Et pour le reste : matin salle de gym, aprem balade en couple le long de la Garonne.
12/01/2026
J’ai un faible pour l’étymologie. Et comme Pascal Quignard, je me laisse volontiers aller des rêveries scientifiquement peu fondées. Exemple : je suis tombé sur une définition de marvel qui donnait en substance cette origine : dérivé du français merveille, lui-même issu du latin mirabilia. Simple. Sauf que sur un autre site, je lis cela : dérivé de marv (« mort »), avec le suffixe -el. Attention, il s’agit d’une étymologie bretonne. N’empêche, considérant que merveille en moyen français signifie : "fait qui frappe d’étonnement", et que mortel dans la langue courante peut avoir le sens d’ "incroyable" (trop mortel !), on peut imaginer un sème oublié à la base du marv breton et du mirabilia latin.

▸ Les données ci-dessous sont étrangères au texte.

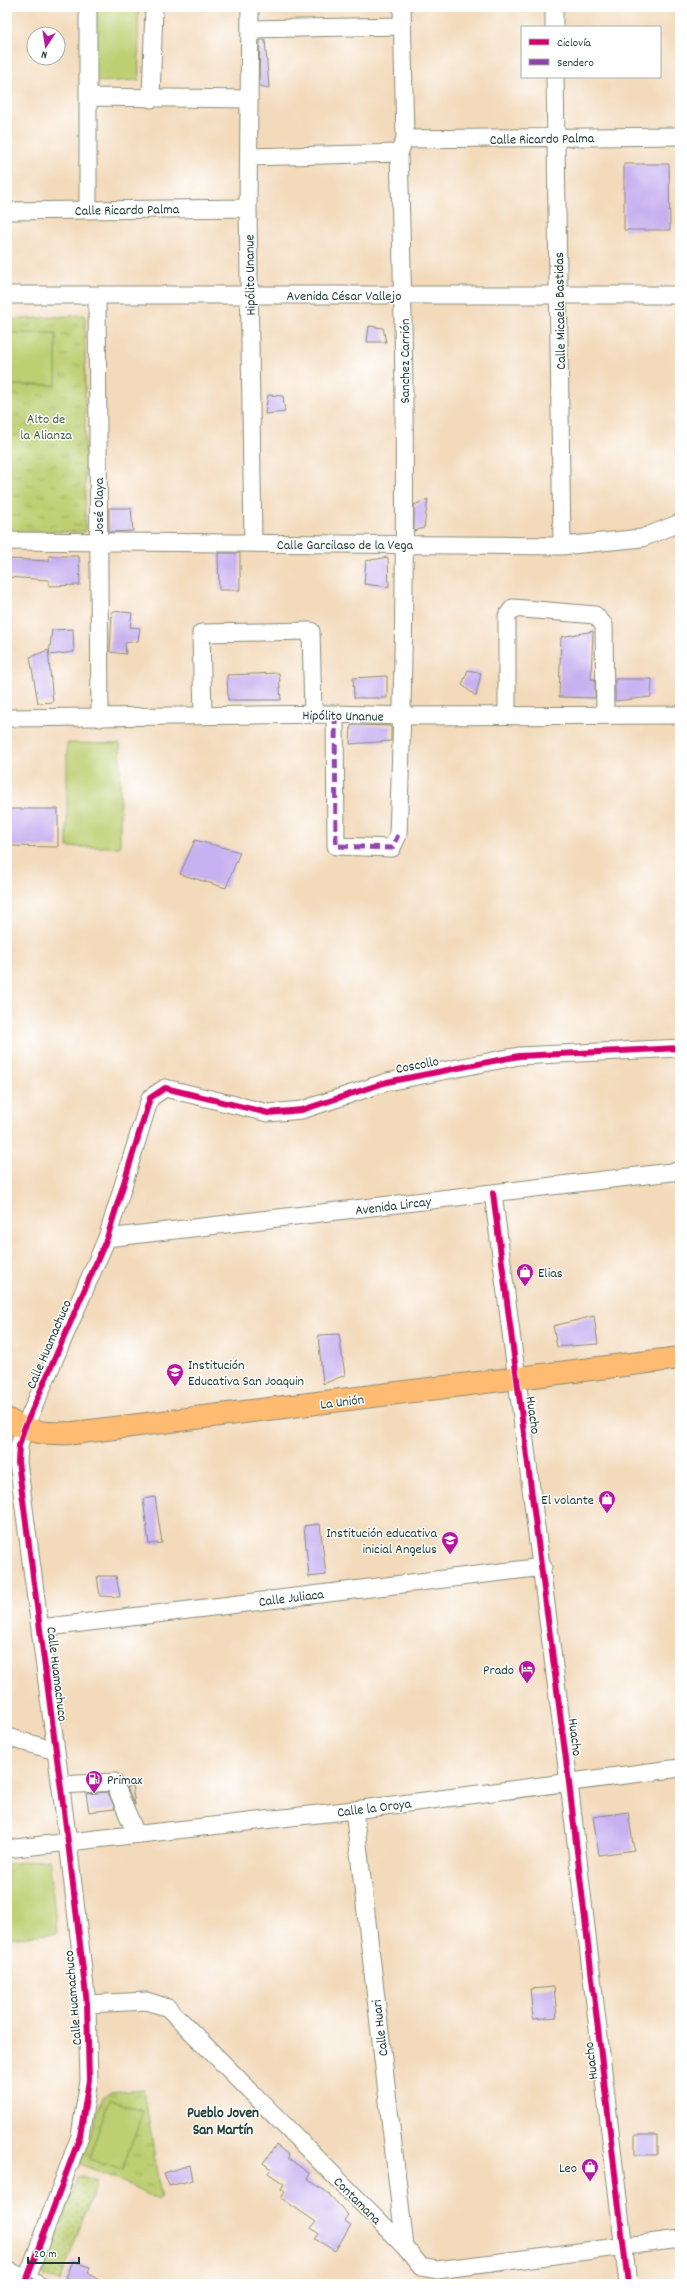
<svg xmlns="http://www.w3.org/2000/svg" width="687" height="2291" font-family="Dekko,sans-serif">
<defs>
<pattern id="grass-dots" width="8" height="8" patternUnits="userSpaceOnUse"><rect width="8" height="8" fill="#bdcf72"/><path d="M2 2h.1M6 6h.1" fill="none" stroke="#99a95e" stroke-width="1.8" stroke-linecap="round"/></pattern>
<pattern id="park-tufts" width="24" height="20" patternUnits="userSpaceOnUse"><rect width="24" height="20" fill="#bdcf72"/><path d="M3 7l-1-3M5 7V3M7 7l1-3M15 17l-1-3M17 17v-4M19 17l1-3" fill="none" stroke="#99a95e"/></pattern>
</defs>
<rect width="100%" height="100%" fill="#fff"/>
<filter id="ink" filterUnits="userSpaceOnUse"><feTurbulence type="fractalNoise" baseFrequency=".025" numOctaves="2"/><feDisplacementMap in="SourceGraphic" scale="8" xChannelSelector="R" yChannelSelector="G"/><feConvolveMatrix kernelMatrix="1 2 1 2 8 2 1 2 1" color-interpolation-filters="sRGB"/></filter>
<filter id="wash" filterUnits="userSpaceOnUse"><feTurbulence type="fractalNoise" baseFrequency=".012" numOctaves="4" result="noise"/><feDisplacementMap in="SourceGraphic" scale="16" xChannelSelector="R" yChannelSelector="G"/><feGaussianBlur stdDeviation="0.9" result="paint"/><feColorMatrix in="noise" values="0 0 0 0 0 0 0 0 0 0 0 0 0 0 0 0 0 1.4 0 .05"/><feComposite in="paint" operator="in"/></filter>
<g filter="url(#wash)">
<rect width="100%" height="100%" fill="#f3dabb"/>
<!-- grass -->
<path fill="url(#grass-dots)" stroke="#6e8653" d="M 79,2175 L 97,2181 L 60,2282 L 42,2275 Z"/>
<!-- park -->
<path fill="url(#park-tufts)" stroke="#6e8653" d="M 85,315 L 85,532 L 7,531 L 7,320 Z
M 144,2090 L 161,2198 L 158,2201 L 117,2179 L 80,2164 L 103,2097 L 109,2093 Z"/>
<!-- garden -->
<path fill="#bdcf72" stroke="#6e8653" d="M 92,7 L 138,7 L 139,80 L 93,82 Z
M 7,333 L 56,333 L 56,385 L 7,385 Z
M 67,743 L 120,744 L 120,847 L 67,847 Z
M 49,1859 L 57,1933 L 7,1938 L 7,1864 Z
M 109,2100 L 143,2111 L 122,2170 L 89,2159 Z"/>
<g id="blocks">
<!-- building -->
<path fill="#c8b1f0" d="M 260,40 L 265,40 L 269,88 L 259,86 Z
M 624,164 L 669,164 L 670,230 L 624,230 Z
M 369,326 L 383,328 L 386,342 L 367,342 Z
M 268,395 L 283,396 L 285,412 L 265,414 Z
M 428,499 L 424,528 L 414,531 L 414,505 Z
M 109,508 L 131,508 L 133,531 L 109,532 Z
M 218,553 L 240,553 L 240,590 L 219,590 Z
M 49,556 L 79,556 L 80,585 L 49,586 L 49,580 L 7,577 L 8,559 L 49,561 Z
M 388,557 L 389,587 L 364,584 L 366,561 Z
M 112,611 L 132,613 L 130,627 L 140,628 L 138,641 L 125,643 L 126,654 L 110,652 Z
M 73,629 L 74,652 L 49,655 L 52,630 Z
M 593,631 L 591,679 L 595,679 L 595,698 L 559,697 L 561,637 Z
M 48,650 L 53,702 L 38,703 L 30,657 Z
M 468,670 L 481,673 L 476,696 L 462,685 Z
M 279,673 L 281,700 L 228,700 L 227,675 Z
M 387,676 L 387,698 L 354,698 L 353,678 Z
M 615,679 L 652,679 L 651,697 L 615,701 Z
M 351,725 L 391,726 L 391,741 L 350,744 Z
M 7,809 L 58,809 L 58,847 L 7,846 Z
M 195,840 L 240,852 L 226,888 L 180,874 Z
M 594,1316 L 598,1344 L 557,1347 L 553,1326 Z
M 339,1334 L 345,1375 L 323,1384 L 318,1335 Z
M 155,1497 L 162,1543 L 149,1544 L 143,1499 Z
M 320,1524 L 326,1575 L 309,1577 L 304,1526 Z
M 97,1576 L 116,1576 L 120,1597 L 100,1596 Z
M 132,1786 L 135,1805 L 127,1787 Z
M 108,1792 L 115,1809 L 89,1812 L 86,1794 Z
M 628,1812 L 634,1850 L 599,1855 L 593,1817 Z
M 554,1987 L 557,2017 L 533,2019 L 530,1989 Z
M 635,2135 L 657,2135 L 657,2155 L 635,2155 Z
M 276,2145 L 289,2155 L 288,2158 L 310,2174 L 307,2179 L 327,2192 L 348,2215 L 344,2220 L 351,2225 L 335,2251 L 315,2239 L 319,2234 L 311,2228 L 316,2222 L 281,2198 L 285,2192 L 281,2189 L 284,2184 L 268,2173 L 271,2169 L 263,2163 Z
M 190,2165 L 193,2180 L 169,2186 L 164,2173 Z
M 73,2261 L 90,2267 L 88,2273 L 104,2284 L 64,2284 Z"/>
</g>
</g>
<g filter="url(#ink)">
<use href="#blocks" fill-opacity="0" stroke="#898c78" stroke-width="1"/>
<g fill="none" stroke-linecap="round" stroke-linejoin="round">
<defs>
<path id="minor" d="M 88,7 L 88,210
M 250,7 L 248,208 L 253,543
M 554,7 L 554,27
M 250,29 L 402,26
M 555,77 L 562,546
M 89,97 L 249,99
M 151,99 L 154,7
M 405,139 L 680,136
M 249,157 L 399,153
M 7,211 L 248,208
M 7,295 L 680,295
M 97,295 L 100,718
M 7,541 L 562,546 L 642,538 L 680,523
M 335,714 L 336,846 L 392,848 L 398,835 C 407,608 406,380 399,153 L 405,139 L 402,7
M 507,714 L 507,616 L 513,608 L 595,615 L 604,625 L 605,715
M 203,715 L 201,633 L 311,631 L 313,714
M 7,718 L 335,714 L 403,716 L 680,715
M 493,1193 L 569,1783 L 628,2284
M 107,1238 L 680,1171
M 40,1628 L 543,1567
M 7,1737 L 56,1751
M 61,1785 L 114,1782 L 136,1834
M 354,1810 L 405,2247
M 7,1849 L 354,1810 L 680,1768
M 87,2004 L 147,2001 L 168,2008 L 405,2247 L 421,2267 L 437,2270 L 680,2239
M 7,2270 L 38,2284
M 25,2284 L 80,2136 L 89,2080 L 87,2004 L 68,1842 L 18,1462 L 19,1446 L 24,1429 L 107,1238 L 150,1098 L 165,1088 L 268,1113 L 302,1110 L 387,1082 L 519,1056 L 680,1048"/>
<path id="major" d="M 7,1419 C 28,1434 50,1434 74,1433 L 680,1358"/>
</defs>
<!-- minor casing -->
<use href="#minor" stroke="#898c78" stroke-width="19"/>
<!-- major casing -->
<use href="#major" stroke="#898c78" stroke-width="24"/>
<!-- minor -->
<use href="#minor" stroke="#fff" stroke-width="17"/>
<!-- major -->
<use href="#major" stroke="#febb71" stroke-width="22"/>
<!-- quiet -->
<path stroke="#8e44ad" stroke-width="5" stroke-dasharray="10 5" stroke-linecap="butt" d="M 335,714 L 336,846 L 392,848 L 398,835
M 28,2278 L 38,2284"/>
<defs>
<path id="cycleway" d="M 493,1193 L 569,1783 L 628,2284
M 25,2284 L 80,2136 L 89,2080 L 87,2004 L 68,1842 L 18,1462 L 19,1446 L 24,1429 L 107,1238 L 150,1098 L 165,1088 L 268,1113 L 302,1110 L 387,1082 L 519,1056 L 680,1048"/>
</defs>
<!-- cycleway casing -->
<use href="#cycleway" stroke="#fff" stroke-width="8"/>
<!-- cycleway -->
<use href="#cycleway" stroke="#d6006c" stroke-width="6"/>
</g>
</g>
<!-- icons -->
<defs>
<symbol id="shop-pin" viewBox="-11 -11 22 30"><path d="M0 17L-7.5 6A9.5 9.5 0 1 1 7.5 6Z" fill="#b5179e" stroke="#fff"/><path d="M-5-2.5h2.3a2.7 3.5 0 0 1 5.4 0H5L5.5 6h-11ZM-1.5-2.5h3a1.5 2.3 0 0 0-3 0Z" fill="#fff"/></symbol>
<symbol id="school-pin" viewBox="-11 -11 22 30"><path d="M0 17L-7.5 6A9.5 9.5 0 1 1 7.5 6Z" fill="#b5179e" stroke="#fff"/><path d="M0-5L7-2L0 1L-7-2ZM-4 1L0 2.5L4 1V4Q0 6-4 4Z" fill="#fff"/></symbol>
<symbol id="hotel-pin" viewBox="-11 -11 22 30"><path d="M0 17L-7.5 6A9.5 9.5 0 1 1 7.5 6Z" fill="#b5179e" stroke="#fff"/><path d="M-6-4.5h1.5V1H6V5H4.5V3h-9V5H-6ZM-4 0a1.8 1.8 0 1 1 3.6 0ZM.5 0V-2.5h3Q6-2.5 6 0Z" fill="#fff"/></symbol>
<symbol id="fuel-pin" viewBox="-11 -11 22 30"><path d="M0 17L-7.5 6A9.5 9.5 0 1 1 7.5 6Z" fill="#b5179e" stroke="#fff"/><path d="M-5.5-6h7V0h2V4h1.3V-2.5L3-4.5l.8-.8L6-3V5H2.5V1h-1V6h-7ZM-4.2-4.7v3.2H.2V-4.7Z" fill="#fff"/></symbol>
</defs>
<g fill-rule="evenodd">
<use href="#shop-pin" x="515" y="1262" width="20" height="27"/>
<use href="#school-pin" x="165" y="1362" width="20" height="27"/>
<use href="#shop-pin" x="597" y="1489" width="20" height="27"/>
<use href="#school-pin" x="440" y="1530" width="20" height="27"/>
<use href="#hotel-pin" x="517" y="1659" width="20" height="27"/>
<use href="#fuel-pin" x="84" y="1769" width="20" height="27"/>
<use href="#shop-pin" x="580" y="2157" width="20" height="27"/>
</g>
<g text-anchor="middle" stroke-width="3" stroke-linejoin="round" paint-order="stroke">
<!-- street labels -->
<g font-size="14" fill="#1f3d34" stroke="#fff">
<text transform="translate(542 138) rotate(-1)" y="5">Calle Ricardo Palma</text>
<text transform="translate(127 209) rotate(-1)" y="5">Calle Ricardo Palma</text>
<text transform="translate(249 275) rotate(-91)" y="5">Hipólito Unanue</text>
<text x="344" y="300">Avenida César Vallejo</text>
<text transform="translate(559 311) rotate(-91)" y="5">Calle Micaela Bastidas</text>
<text transform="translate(404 361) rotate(-90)" y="5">Sanchez Carrión</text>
<text transform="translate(98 506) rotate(-90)" y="5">José Olaya</text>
<text x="345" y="549">Calle Garcilaso de la Vega</text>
<text transform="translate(343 715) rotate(1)" y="5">Hipólito Unanue</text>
<text transform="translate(417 1064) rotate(-11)" y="5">Coscollo</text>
<text transform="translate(393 1205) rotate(-7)" y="5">Avenida Lircay</text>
<text transform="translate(48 1344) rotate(-67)" y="5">Calle Huamachuco</text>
<text transform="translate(342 1401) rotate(-7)" y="5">La Unión</text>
<text transform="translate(534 1415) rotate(82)" y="5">Huacho</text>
<text transform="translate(291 1597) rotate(-7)" y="5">Calle Juliaca</text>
<text transform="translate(58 1674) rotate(83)" y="5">Calle Huamachuco</text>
<text transform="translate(576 1737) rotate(83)" y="5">Huacho</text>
<text transform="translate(374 1807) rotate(-7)" y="5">Calle la Oroya</text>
<text transform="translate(72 1998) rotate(-95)" y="5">Calle Huamachuco</text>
<text transform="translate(379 2028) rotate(-97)" y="5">Calle Huari</text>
<text transform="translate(590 2061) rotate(-97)" y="5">Huacho</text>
<text transform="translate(358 2200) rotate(45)" y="5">Contamana</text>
</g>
<!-- park labels -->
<g font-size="14" fill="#466244" stroke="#fff">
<text x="46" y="423">Alto de<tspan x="46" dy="16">la Alianza</tspan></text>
</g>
<!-- poi labels -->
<g font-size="14" fill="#1f3d34" stroke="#fff" text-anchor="end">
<text x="538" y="1277" text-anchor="start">Elias</text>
<text x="188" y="1369" text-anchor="start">Institución<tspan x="188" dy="16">Educativa San Joaquin</tspan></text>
<text x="594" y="1504">El volante</text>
<text x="437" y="1537">Institución educativa<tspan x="437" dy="16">inicial Angelus</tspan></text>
<text x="514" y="1674">Prado</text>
<text x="107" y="1784" text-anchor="start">Primax</text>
<text x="577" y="2172">Leo</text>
</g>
<!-- neighbourhood labels -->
<g font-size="15" font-weight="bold" fill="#1f3d34" stroke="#fff">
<text x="223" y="2117">Pueblo Joven<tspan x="223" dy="17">San Martín</tspan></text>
</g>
</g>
<!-- margin -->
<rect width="687" height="2291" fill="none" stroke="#fff" stroke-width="24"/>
<!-- legend -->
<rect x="521" y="26" width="140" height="52" fill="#ffffff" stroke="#a5b1ae"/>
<rect x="529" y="39" width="20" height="6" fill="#d6006c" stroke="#a5b1ae"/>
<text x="557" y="46" font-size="12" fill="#1f3d34">Ciclovía</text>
<rect x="529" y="59" width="20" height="6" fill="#8e44ad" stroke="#a5b1ae"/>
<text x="557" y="66" font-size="12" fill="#1f3d34">Sendero</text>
<!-- north arrow -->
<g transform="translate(46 46) rotate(192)"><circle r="19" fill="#ffffff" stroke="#a5b1ae"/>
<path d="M0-3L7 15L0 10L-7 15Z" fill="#b5179e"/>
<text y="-6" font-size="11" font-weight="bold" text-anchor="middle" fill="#1f3d34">N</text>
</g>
<!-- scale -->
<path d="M28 2257v6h51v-6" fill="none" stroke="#1f3d34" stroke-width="2"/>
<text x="34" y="2257" font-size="12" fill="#1f3d34" stroke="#ffffff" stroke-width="3" paint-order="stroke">20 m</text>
</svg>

À part ça beaucoup de boulot et demain c’est Poitiers...
13/01/2026
Cinq heures de route. Heureusement que France Culture existe. Une heure sur l’histoire du flash (en photo), une autre avec Montaigne ; belle évasion. Dans l’émission sur Montaigne, les deux pontes, Blandine Perona et Antoine Compagnon y sont allés un moment de leur éloge attendri du Miroirs d’encre de Michel Beaujour, peut-être le bouquin le plus imbitable que j’aie tenté de lire en fac. Il faudrait que je retente le coup ; peut-être qu’il faut être vieux pour lire ça.
Après c’est six heures de réunion dont une de recadrage. Et encore après, on (les directeurs op.) défonce le buffet du Campanile, et on boit.
[1] Montaigne, Essais, Livre III, chapitre IX.